The output is then fed into LSTM.

$$\begin{aligned} \boldsymbol{h}_2 = LSTM(\boldsymbol{h}_1) \end{aligned}$$
(4)

Final probabilities of civil unrest event in the subsequent \(\varDelta t\) days is calculated as:

$$\begin{aligned} y_{t+\varDelta t} = softmax(\boldsymbol{W}\boldsymbol{h}_2 + b_2) \end{aligned}$$
(5)

In training process, our model is trained to minimize the cross-entropy loss function.

4 Experiments

As a result of some political, economic, and legal challenges, demonstrations have been held in Hong Kong over the past two years, which have significantly impacted social stability and people’s lives. Hence, we chose the civil unrest events occurring in Hong Kong as our prediction target.

We use event data about Hong Kong in the GDELT as our training and testing dataset as described in Sect. 3. There are 20 primary categories and more than 100 subcategories of events in the GDELT database. The primary category 14 (protest), for example, is divided into six subcategories, 141–146. Subcategory 141 stands for Demonstrate or Rally, which is the social unrest event that we are targeting. Small-scale demonstrations take place almost every day in Hong Kong. However, some of these events have only a few participants and minor impacts on society. For this reason, we divide social unrest events into major and minor according to their influence and only target the major ones. GDELT provides “NumMentions" as the total number of event mentions across all source media in the first 15 min of the initial report. We use it to assess the importance of an event: the more mentions of an event, the more likely it is to be significant. In experiments, we regard events with “NumMentions" more than or equal to 10 as major events and events with “NumMentions" less than 10 as minor events. The training set includes historical events from 2015-02-18 to 2020, the train set size is about 1700. The last 300 days of year 2020 is used as the test set.

For comparison, we implement an LSTM model as the baseline model. Without the event graph, we could only count each subcategory’s events on each date and use them as input to predict the probability of future events. For the ablation study, we also implement two other models, which are the CNN-LSTM model and the GCN-LSTM model. The CNN-LSTM model is similar to the implementation in [10]. It uses the same input of the base LSTM model but employs a CNN to extract the local temporal features before feeding them into the LSTM to perform the prediction. Comparing the prediction results of the CNN-LSTM model with those of our GasNet will illustrate the event graph’s effectiveness. On the other hand, to show the effectiveness of the convolutional layer in the GasNet, an GCN-LSTM model has also been implemented. It bypasses the convolutional layer and feeds the GCN’s readout directly into the LSTM.
· · ·
*STATED EXERCISE 1*. In the civil unrest prediction text, what "NumMentions" value must an event reach to count as a major event?
*STATED EXERCISE 2*. Transcribe the passage of the civil unrest prediction text starting with "As a result" and going on through "our prediction target.".

*DATASET CONTENT*.
· · ·
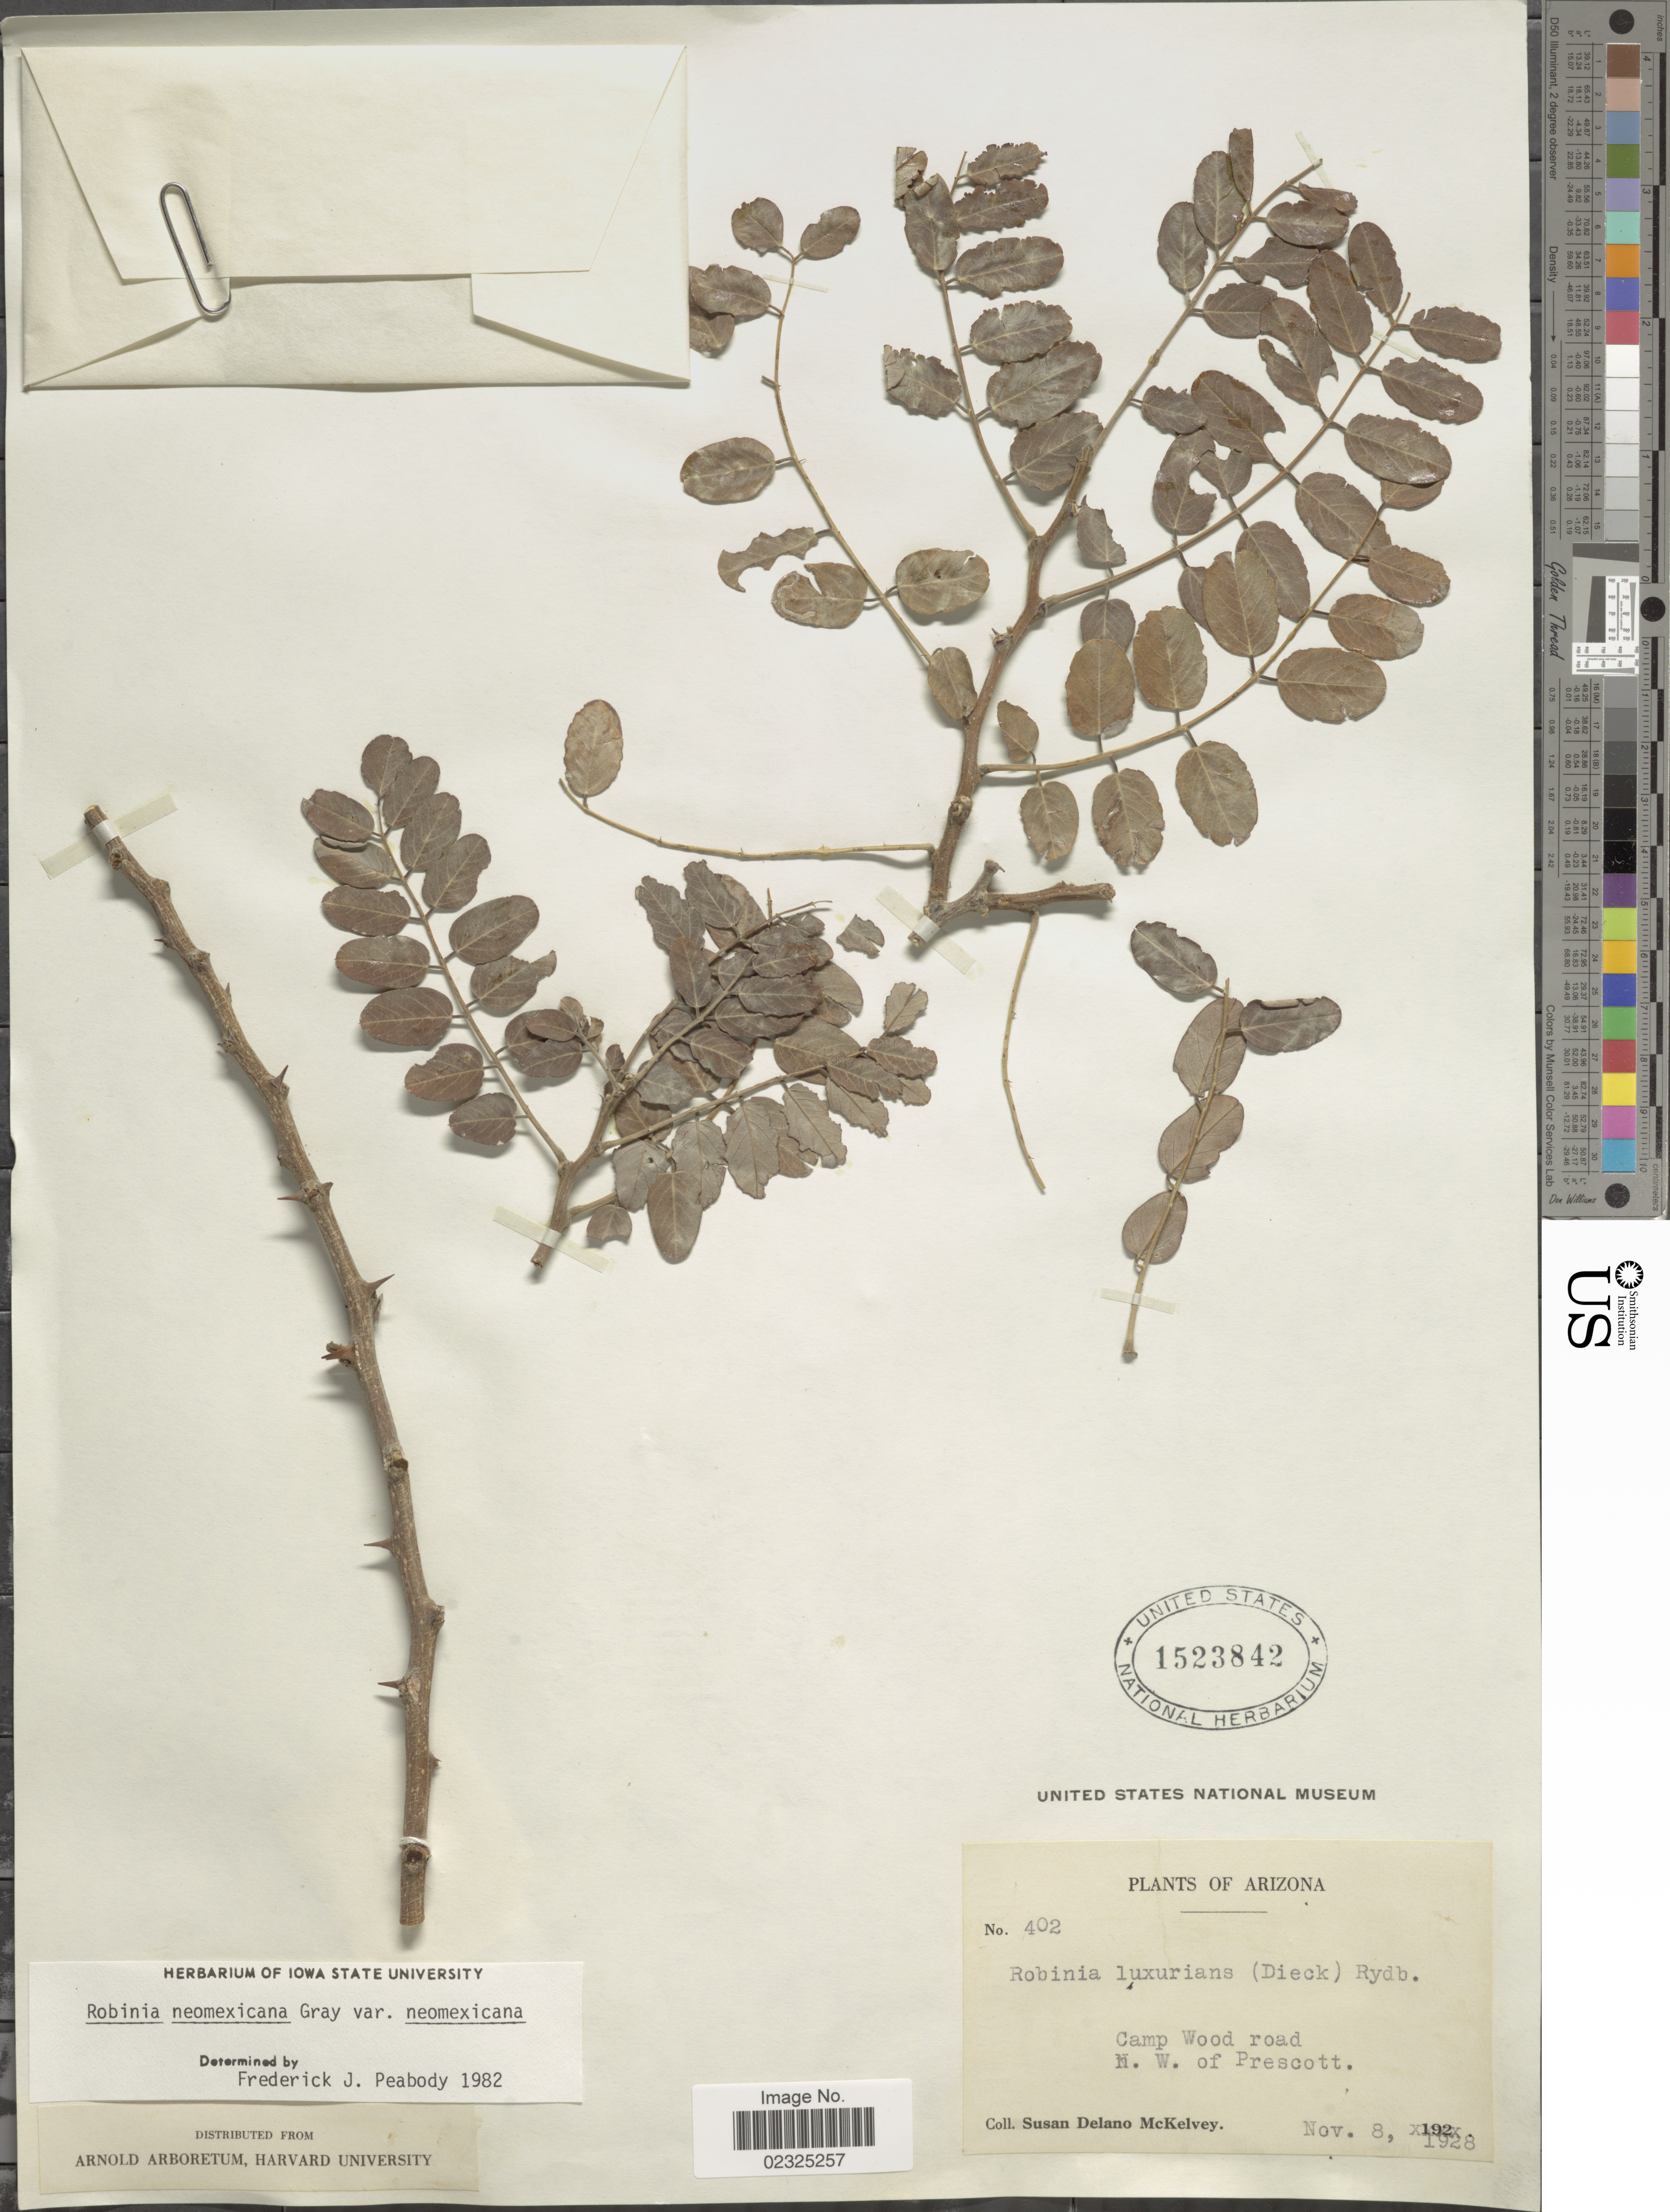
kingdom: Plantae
· · ·
*CORRECT ANSWER 1*. A "NumMentions" value of 10 or more.

*CORRECT ANSWER 2*.
As a result of some political, economic, and legal challenges, demonstrations have been held in Hong Kong over the past two years, which have significantly impacted social stability and people’s lives. Hence, we chose the civil unrest events occurring in Hong Kong as our prediction target.